Senate debates

Thursday, 23 March 2017

Bills

Family Assistance Legislation Amendment (Jobs for Families Child Care Package) Bill 2016; In Committee

8:43 pm

Photo of Simon BirminghamSimon Birmingham (SA, Liberal Party, Minister for Education and Training) Share this | Hansard source

To answer the last question first, yes. Again, as I have indicated to the Senate, the volunteering components of the activity test do encourage parental engagement and mean that volunteering at a school, a preschool or a childcare centre is an eligible activity. This, of course, encourages parents to, hopefully, read with children, enhance their skills, contribute and, overall, benefit from that engagement, as well as meeting the eligible activities.

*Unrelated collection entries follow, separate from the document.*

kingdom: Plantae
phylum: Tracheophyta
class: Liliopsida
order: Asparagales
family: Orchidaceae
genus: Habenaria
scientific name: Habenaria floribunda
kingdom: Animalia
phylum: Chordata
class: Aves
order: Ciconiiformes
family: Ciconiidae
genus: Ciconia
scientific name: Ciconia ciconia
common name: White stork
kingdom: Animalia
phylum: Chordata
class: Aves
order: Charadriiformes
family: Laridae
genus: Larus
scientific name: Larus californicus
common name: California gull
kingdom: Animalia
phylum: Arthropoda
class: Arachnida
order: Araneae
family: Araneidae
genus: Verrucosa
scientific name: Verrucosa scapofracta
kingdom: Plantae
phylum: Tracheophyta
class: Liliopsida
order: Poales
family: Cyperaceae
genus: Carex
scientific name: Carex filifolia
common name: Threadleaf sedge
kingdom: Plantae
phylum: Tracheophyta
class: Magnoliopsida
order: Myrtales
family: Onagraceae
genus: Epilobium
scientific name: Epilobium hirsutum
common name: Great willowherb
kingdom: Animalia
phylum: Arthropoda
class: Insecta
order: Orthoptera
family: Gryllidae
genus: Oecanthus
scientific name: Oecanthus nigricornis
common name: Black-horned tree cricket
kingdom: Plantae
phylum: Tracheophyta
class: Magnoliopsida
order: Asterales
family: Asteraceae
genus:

In terms of children at risk, again, I outlined to the Senate before—and I will go through it in a little more detail if you like—that the government has clear policies to provide not just a 12- or 15-hour safety net for children who are at risk, as has been debated, but indeed a 50-hour safety net for children who are at risk, and not just a subsidy of 85 per cent or less for their childcare fees but a full subsidy for their childcare fees. Children in those circumstances are not just children who are in the child protection system; they are children who have been identified as being at risk before they reach such a crisis point.

The additional childcare subsidy under this safety net component is initially applied for by the childcare provider. Parents who may be in such circumstances of mental health difficulties—or others that you have identified, Senator Xenophon—do not need to be the ones making the application. The provider itself makes a certification that the child is at risk.

If we are talking about a child in the child protection system and that child is known to the child protection system, then essentially automatic eligibility is granted, and the provider need take no further action in that regard. But if the provider is identifying them for other reasons, such as family mental health difficulties, then the provider must take steps to provide that evidence over a period of the first six weeks. The proof of doing so is that a provider must be receiving a letter or statement from a state or territory body which was notified during the six-week period, or other evidence from a relevant professional, regarding the child's situation. That can include mental health services or other family welfare services and is part of the rules governing the childcare subsidy. The states and territories are working with us to identify who those relevant bodies for notification during that period are.

But it is absolutely intended as a subsidy mechanism to step in and to ensure that assistance is there for children at the earliest possible opportunity, before they reach crisis point. It is available not just if there are particular issues with their parents but also potentially if there are mental health issues impacting on siblings or others in the home environment, or other circumstances that might involve the engagement of family members in the criminal justice system or those types of threats to wellbeing that could eventuate down the track.